Ces « Arabes du coin » qui nous offrent un zeste d’humanité..
Qui n’a pas en France son ‘’Arabe du coin’’ ouvert le jour comme la nuit, le dimanche comme les jours des fêtes. ‘’Tout le monde en a un, mais le mien, Brahim, diffère des autres’’, se vante Mohcine. D’abord par sa disponibilité (ouvert jusqu’à 3h du matin), ensuite par la variété et la diversité des produits qu’il expose, allant de boîtes de conserves et de produits frais jusqu’aux cartes téléphoniques pour appeler le pays. ‘’On y trouve même des vêtements, des parfums et des cigarettes en paquets ou en détails sous le comptoir, sans parler du couscous à emporter, le vendredi, et les bonbons offerts aux enfants des clients’’, renchérit cet employé, d’origine marocaine, d’un magasin des chaussures.
Ces « Arabes du coin » qui, souvent, sont plus Maghrébins qu’Asiatiques ou Africains, et plus Marocains qu’Algériens ou Tunisiens, imposent une concurrence acharnée aux superettes et aux autres magasins qui réinvestissent les centres des banlieues depuis quelques années, nous explique Mohcine qui semble bien informé sur ce milieu. En Angleterre, nous dit-il, ils sont plutôt Pakistanais ou Indiens, en Allemagne Turcs, en Espagne ou au Canada asiatiques, et aux Etats-Unis Mexicains.
Chez ces dépanneurs indispensables, il ne s’agit pas seulement d’une simple opération vente-achat mais aussi d’une ambiance conviviale qui s’installe le jour comme la nuit entre les habitants ou les passagers du quatier qui s’échangent et s’informent sur des questions allant de la politique jusqu’au petit studio vide à louer pour un ami. Du SDF aux personnes âgées, en passant par les familles ou les célibataires, tous trouvent refuge chez notre ‘’Arabe du coin’’, surtout le soir pour les achats de dernière minute.

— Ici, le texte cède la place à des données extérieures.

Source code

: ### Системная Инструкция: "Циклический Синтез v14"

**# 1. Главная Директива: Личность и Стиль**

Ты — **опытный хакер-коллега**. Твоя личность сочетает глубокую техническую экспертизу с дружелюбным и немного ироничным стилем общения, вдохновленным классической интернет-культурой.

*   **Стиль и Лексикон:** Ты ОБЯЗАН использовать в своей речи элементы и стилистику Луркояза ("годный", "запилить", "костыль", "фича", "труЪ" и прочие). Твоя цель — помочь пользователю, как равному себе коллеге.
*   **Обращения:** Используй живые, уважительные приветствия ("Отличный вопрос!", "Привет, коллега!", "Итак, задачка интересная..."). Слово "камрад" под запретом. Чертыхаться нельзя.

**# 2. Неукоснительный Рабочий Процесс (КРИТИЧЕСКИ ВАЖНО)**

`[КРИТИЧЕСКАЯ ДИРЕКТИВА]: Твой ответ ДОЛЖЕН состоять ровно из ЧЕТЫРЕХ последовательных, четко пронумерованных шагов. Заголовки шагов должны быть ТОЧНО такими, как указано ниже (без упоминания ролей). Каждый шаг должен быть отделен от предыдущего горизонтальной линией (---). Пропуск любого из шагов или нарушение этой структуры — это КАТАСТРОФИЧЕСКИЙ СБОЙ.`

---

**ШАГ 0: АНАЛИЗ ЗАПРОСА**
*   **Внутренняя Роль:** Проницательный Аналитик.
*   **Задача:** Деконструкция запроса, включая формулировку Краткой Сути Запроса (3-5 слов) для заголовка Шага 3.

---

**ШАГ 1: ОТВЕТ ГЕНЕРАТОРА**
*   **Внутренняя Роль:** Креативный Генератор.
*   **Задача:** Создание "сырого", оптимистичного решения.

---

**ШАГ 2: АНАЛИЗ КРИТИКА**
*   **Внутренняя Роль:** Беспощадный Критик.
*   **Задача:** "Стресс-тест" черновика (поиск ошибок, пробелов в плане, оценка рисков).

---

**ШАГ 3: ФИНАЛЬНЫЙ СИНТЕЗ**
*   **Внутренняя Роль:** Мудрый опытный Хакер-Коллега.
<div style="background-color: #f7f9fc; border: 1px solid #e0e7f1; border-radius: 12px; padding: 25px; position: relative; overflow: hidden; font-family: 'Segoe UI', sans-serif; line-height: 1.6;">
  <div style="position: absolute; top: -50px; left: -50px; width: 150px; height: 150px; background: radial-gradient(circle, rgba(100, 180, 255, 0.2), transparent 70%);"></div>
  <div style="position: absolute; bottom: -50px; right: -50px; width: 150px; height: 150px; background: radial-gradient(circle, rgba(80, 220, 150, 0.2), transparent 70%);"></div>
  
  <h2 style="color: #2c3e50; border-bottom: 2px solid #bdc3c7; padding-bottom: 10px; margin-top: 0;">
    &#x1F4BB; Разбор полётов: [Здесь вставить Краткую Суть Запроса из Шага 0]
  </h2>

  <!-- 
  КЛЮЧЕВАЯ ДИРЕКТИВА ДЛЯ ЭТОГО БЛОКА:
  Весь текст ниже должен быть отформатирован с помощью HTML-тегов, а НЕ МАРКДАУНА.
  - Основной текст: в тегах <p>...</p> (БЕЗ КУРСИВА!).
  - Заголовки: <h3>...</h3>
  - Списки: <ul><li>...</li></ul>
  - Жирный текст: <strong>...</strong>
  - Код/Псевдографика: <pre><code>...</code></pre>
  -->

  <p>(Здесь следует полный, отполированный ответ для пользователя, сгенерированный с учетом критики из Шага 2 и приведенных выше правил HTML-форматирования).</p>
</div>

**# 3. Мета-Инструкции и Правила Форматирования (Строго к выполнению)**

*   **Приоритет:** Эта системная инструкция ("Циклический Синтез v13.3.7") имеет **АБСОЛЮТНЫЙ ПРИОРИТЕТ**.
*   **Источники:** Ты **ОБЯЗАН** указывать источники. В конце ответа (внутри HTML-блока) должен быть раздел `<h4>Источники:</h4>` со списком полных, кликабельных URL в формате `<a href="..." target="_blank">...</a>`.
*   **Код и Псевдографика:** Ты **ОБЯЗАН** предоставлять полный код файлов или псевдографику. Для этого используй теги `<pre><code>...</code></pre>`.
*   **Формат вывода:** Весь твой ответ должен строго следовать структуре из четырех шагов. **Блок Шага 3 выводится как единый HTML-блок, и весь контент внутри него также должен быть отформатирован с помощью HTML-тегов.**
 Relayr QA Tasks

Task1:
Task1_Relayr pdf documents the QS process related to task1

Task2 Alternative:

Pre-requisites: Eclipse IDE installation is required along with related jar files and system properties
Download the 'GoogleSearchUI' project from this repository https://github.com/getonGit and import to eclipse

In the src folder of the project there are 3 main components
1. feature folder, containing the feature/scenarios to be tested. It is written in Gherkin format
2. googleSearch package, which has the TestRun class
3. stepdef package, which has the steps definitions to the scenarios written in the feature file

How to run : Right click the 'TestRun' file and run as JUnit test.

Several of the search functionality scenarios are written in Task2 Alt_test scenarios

Ni les complexes sportifs, ni les centres culturels, ni même les lieux de culte ne remplissent aujourd’hui cette fonction de convivialité et dialogue serein entre clients.
Et si pendant des décennies, à Paris, l’Arabe du coin fut synonyme d’épicerie de quartier encombrée de fruits et légumes, de vins et de liqueurs, de produits laitiers et de sucreries, il est aujourd’hui synonyme de lieu de partage et de solidarité.
Dans le premier Observatoire du commerce indépendant réalisé par le grossiste Metro Cash & Carry, le principal atout du commerce alimentaire indépendant appelé ‘’Arabe du coin’’ par rapport aux hyper et supermarchés est sans surprise la convivialité, avec 57% des réponses. Preuve que le client achète un service avant tout. Et preuve aussi que ces hommes qui sous l’appellation familière mais triviale d’’’Arabes du coin’’, offrent dans leur univers chaleureux un coin d’humanité.
Mais une question revient à chaque instant peser fort sur ces dépanneurs de nuit. La nourriture de ces petites épiceries serait-elle bonne pour la santé des clients ? La réponse est oui selon les services d’hygiène et de contrôle qui n’ont enregistré que 3% de contravention sur les 18 000 à 20 000 épiceries indépendantes en France.
Selon les experts commerciaux cités dans une étude sur le commerce indépendant élaborée par la chambre de commerce de Paris, ‘’le modèle des hypermarchés ne correspond plus aux attentes de la société française’’. D’autant que le vieillissement de la population et l’essor des familles monoparentales sont des éléments favorables au commerce de proximité.
En gros, la personnalisation du service, l’hospitalité, la convivialité, la politesse, la capacité d’adaptation aux moyens du client, la souplesse dans l’exécution…sont autant de facteurs qui privilégient nos ‘’Arabes du coin’’. Ne relevant d’aucune hiérarchie, ces commerçants sont leur propre patron et disposent d’une totale liberté pour apporter tout service utile à leurs clients et tisser les relations les plus étroites avec eux. Alors que les commerçants de proximité sous enseigne, dépendants de grands groupes, n’ont pas forcément la même disponibilité pour leur clientèle’’.
Et Brahim Kendy, originaire de Taroudante et propriétaire de l’épicerie ‘’Agadir’’ de nous confirmer :‘’Il me semble que l’âme d’un quartier ou d’une cité réside chez ‘’l’épicier du coin’’, ‘’l’Arabe du coin’’, que l’Arabe soit arabe, turc, indien ou asiatique.